Mom was in charge of worrying. She has passed that baton to me, but in 1972, the word “worry” was also missing from my dictionary. Apparently, so was the word “intelligent.” Mom always tried to temper my hare-brained schemes. Mom, despite magnificent effort, was rarely successful. I do not believe I was foolish enough to cut mom in on my “watch this” plans regarding navigating a wooden staircase on one wheel. More likely was that she was an observant woman who (rightly) didn’t trust her tomboy daughter to possess any restraint. Here’s why: by 1972, we had joined Kaiser Medical. Why? Because, apparently, it was far, far more expensive to cart Tomboy Mari to the Ross General Hospital, Marin General Hospital, Novato General Hospital (and others) emergency rooms than it was to pay the monthly fee to Kaiser. Back in the day, the ER co-pay was $5 or less. I still cost my Mom and her vile second husband, Fulldemerde, a lot of moolah.

Mom had spidey sense. I really hated that, especially as I got older. I could not deceive that woman for the life of me. Not that I tried overly hard to do that. It just wasn’t worth the effort, because it wouldn’t work anyway. On this day in knucklehead history, Mom’s spidey sense must have pegged the old worry-o-meter (not for the first or last time).

I recall screwing up my courage to do my one-wheeled Evel Knievel impression. A few more laps around the cul-de-sac and *WHEEEEEEEE* – off I went. Unbeknownst to me, Mom was watching. Mom was panicking. Mom was so eat up with fear that her daughter would finally succeed in paralyzing herself that she couldn’t even scream. Believe me, that woman could pierce armor when she hollered. I would have heard her and stopped in my tracks. But she did not scream. Her vocal cords just stopped working. Only temporarily…

Down the dirt path I went. Not at any breakneck speed…I could (sort of) moderate my speed. I may have been reckless, but I wasn’t suicidal. I was confident. Mom, too, was confident. She was confident that she’d have to call an ambulance.

An ambulance was called. Not for me. For Mom. I bet you thought I’d regale you with a laundry list of injuries that I sustained that day. Hah! You were wrong. But, don’t worry…I have many more to relate at a later time.
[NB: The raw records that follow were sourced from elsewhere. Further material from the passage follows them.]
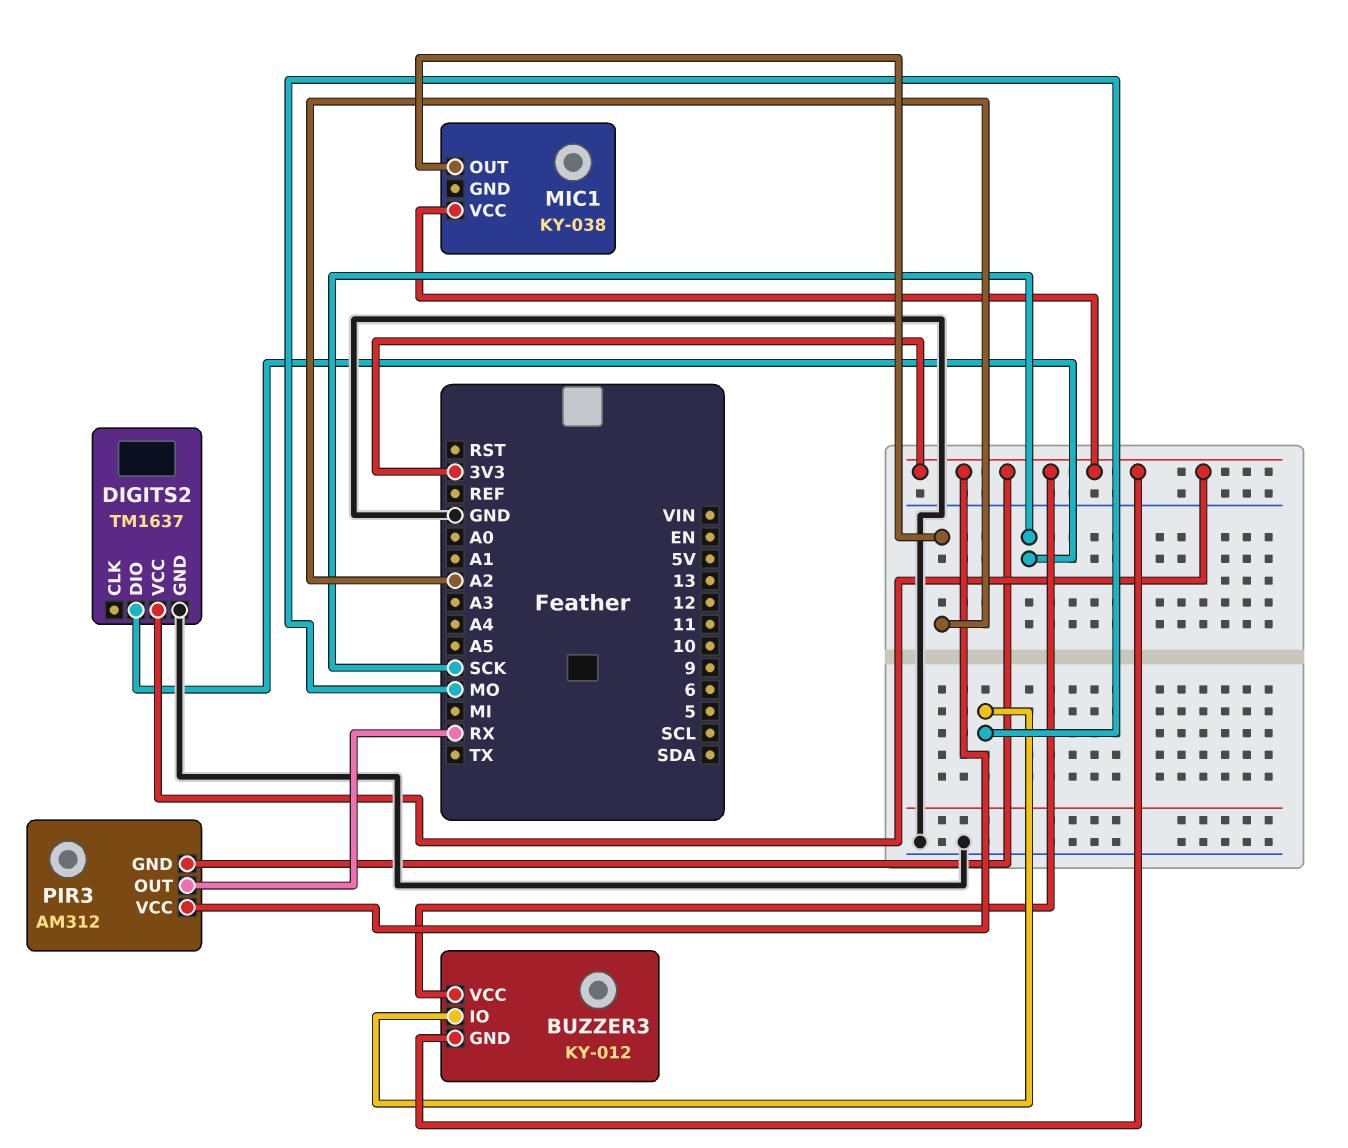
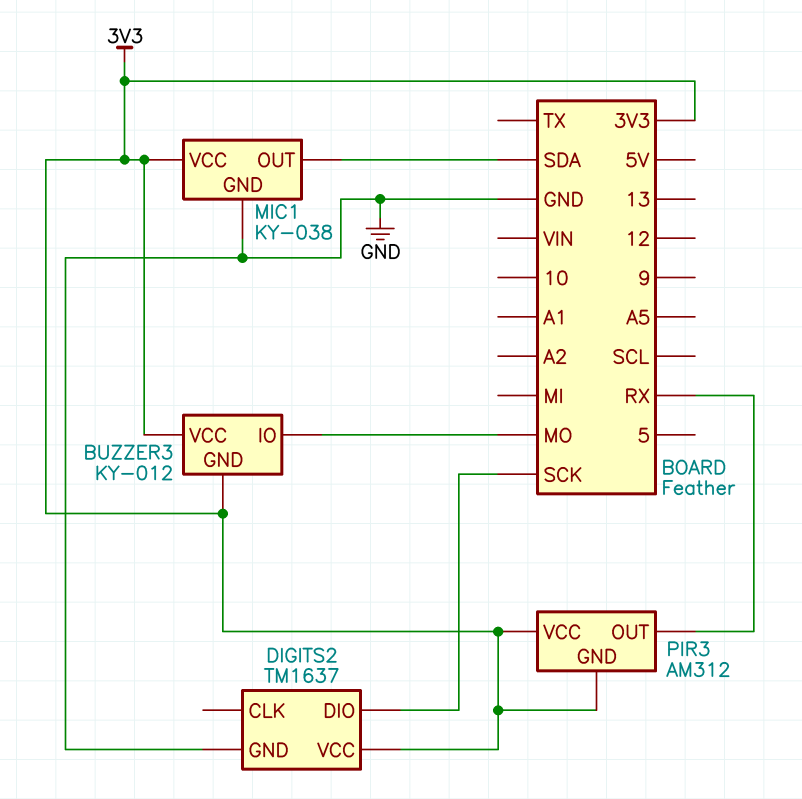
MIC1 pin GND: none -> GND
MIC1 pin OUT: A2 -> SDA

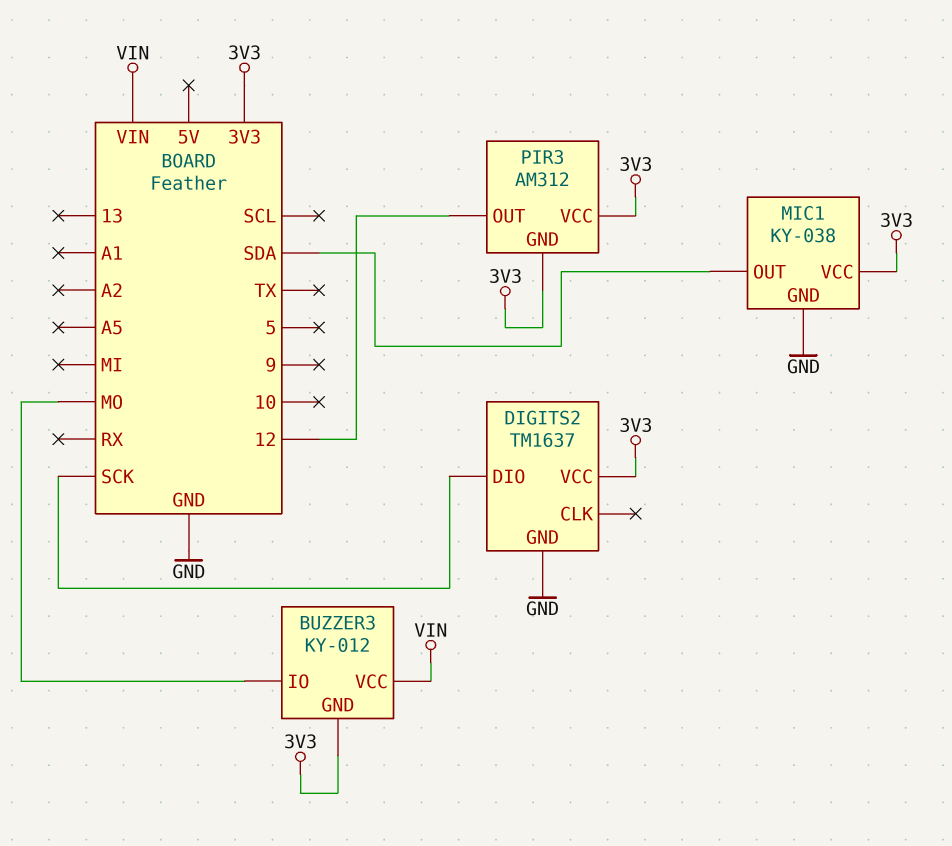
BUZZER3 pin VCC: 3V3 -> VIN
PIR3 pin OUT: RX -> 12

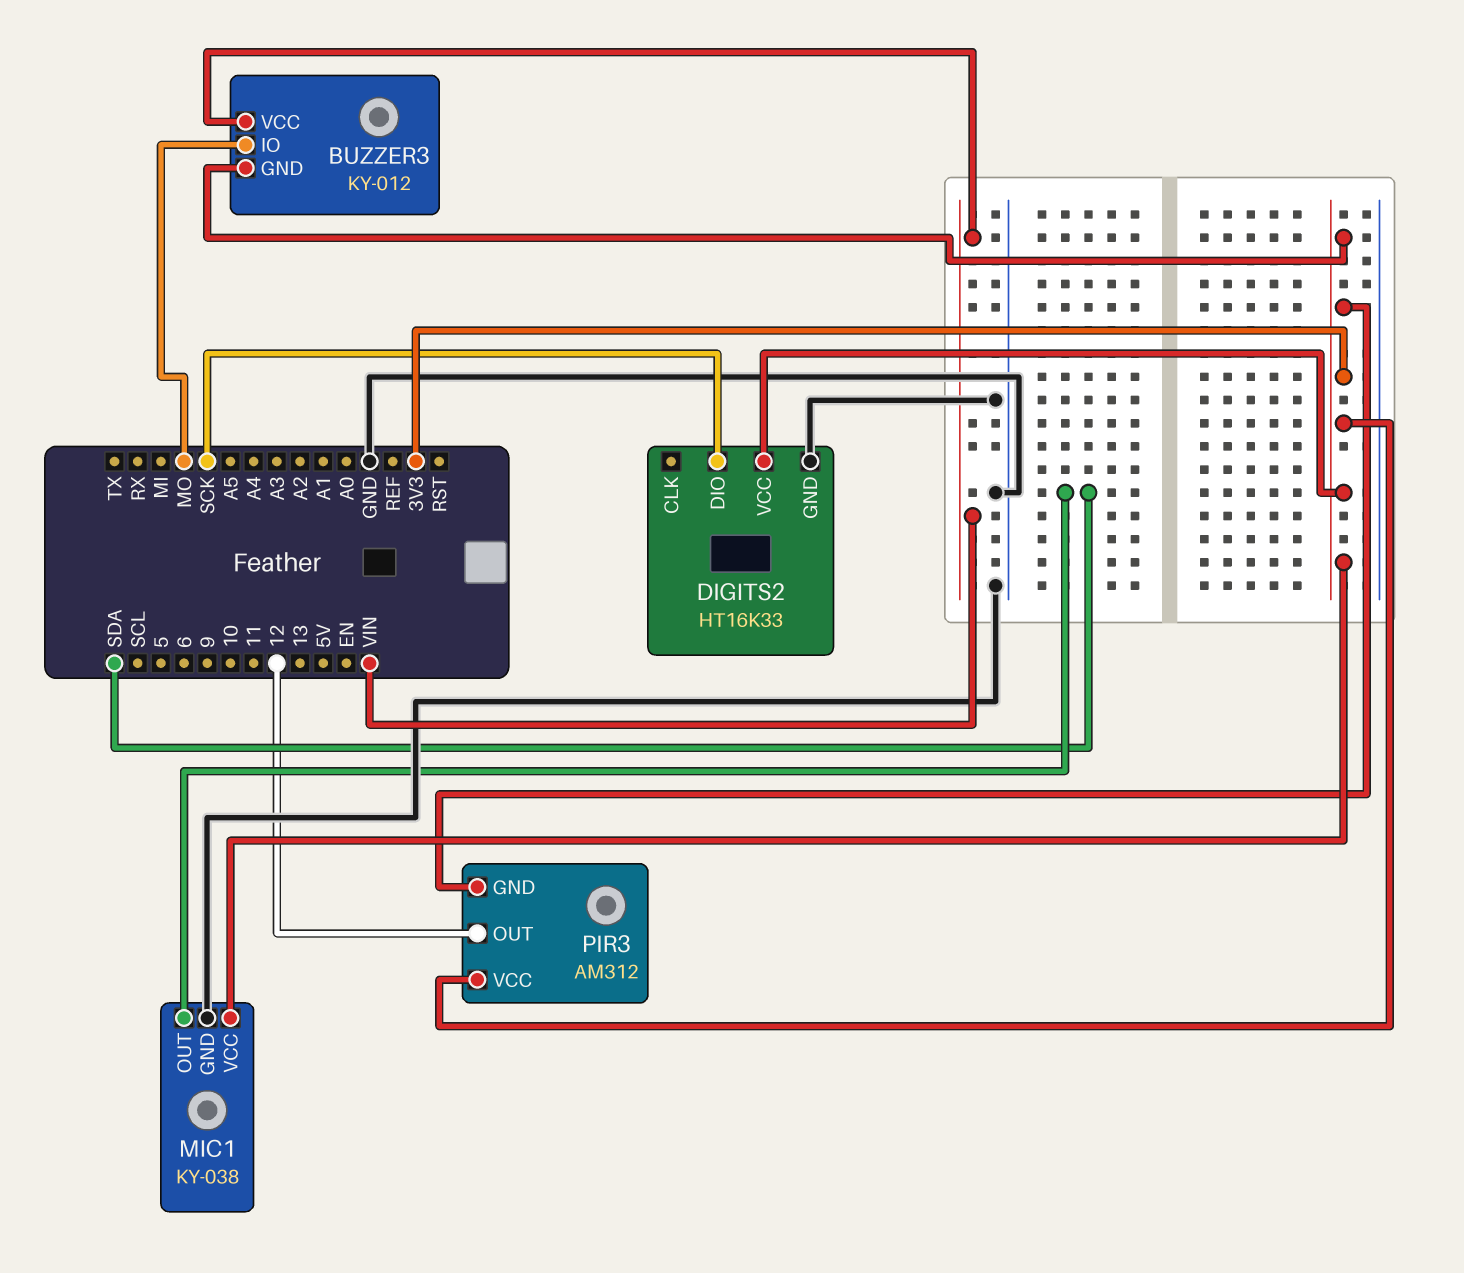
DIGITS2: TM1637 -> HT16K33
I had a successful journey to the bottom of the stairs. Mom did not. She was eat up with angst as she chased me down the path. I navigated the steps, got off the unicycle, picked it up and carried it back up the stairs. Where I found Mom writhing in pain. She was probably swearing at me, too, but I don’t remember that. She twisted her ankle as she was trotting down the dirt path. She didn’t even make it to the top of the steps to witness my moment of unicycle greatness. Mom was neither amused by her plight, nor impressed by my accomplishment. Mom was in pain and irked.
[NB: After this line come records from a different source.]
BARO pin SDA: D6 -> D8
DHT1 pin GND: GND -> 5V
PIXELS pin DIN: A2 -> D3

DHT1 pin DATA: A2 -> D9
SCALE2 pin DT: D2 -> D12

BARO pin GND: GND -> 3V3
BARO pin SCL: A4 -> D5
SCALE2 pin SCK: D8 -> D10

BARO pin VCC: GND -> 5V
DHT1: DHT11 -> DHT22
Finally, someone else in the family got to take advantage of the wonderful Kaiser Medical plan and the reasonable ER co-pay.
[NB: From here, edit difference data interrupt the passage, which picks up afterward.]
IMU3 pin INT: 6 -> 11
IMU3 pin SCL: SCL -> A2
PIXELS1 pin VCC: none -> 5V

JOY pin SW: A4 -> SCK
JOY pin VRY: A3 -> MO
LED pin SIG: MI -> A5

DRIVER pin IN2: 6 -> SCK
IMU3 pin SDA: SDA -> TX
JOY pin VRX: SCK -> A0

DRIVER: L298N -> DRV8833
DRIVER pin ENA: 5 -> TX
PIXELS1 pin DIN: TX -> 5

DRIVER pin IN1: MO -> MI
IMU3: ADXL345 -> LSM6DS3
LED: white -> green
It did not take long for Mom to realize that “tripping on something while racing down a dirt path” was an inglorious explanation for breaking one’s ankle. She was also too wonderful (after a few days) to place blame on her daughter’s head. Therefore, she made up a variety of stories, each more grandiose than the last, to describe the cause of her injuries. She was driving a Formula One car and ran off the track. She popped a wheelie while riding a friend’s motorcycle, but landed under it instead. She was skiing in the Andes, and had to be carted to the nearest town by llamas or alpacas. She finally tried skydiving and had a hard landing. To punish me for making her come up with these outlandish tales, she required me to keep track of which stories she told to which people, so she wouldn’t be busted for lying. She had the cutest look on her face and gleam in her eye when she’d make up the next whopper story. Mom really was as beautiful as she was imaginative.

She didn’t get a chance to use all the amazing stories she fabricated. Well, not at that time. As I said, broken ankles run in the family, so Mom and I had many occasions after 1972 to indulge in a bit of hyperbole.

20 June 2015

2 thoughts on “Broken Ankles Run in the Family (Part One)”

  • Great rendition of your very sane escapades. I can just hear Zelda now. How many torture stories did she relate that you had to keep track of. Too bad you didn’t run over the wicked step father!